Please repeat the lines of the material below exactly, starting with the one that contains "right elbow: (68, 137)" and ending with the last.

- **Data for the task**
※ ※ ※
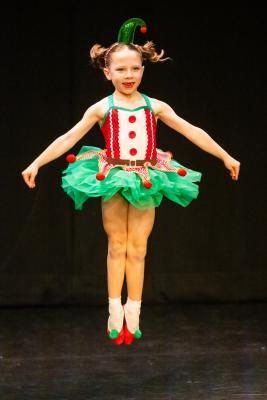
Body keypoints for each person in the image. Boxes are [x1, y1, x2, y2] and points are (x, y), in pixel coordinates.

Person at [21, 18, 240, 346]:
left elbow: (192, 130)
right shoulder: (101, 108)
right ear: (107, 72)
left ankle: (133, 309)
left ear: (142, 69)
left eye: (134, 68)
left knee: (138, 247)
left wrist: (225, 155)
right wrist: (37, 161)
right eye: (121, 70)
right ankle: (114, 308)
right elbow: (68, 137)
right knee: (117, 245)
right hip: (112, 175)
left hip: (146, 177)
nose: (129, 76)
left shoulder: (156, 106)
※ ※ ※
- **Answer space**
right elbow: (68, 137)
right knee: (117, 245)
right hip: (112, 175)
left hip: (146, 177)
nose: (129, 76)
left shoulder: (156, 106)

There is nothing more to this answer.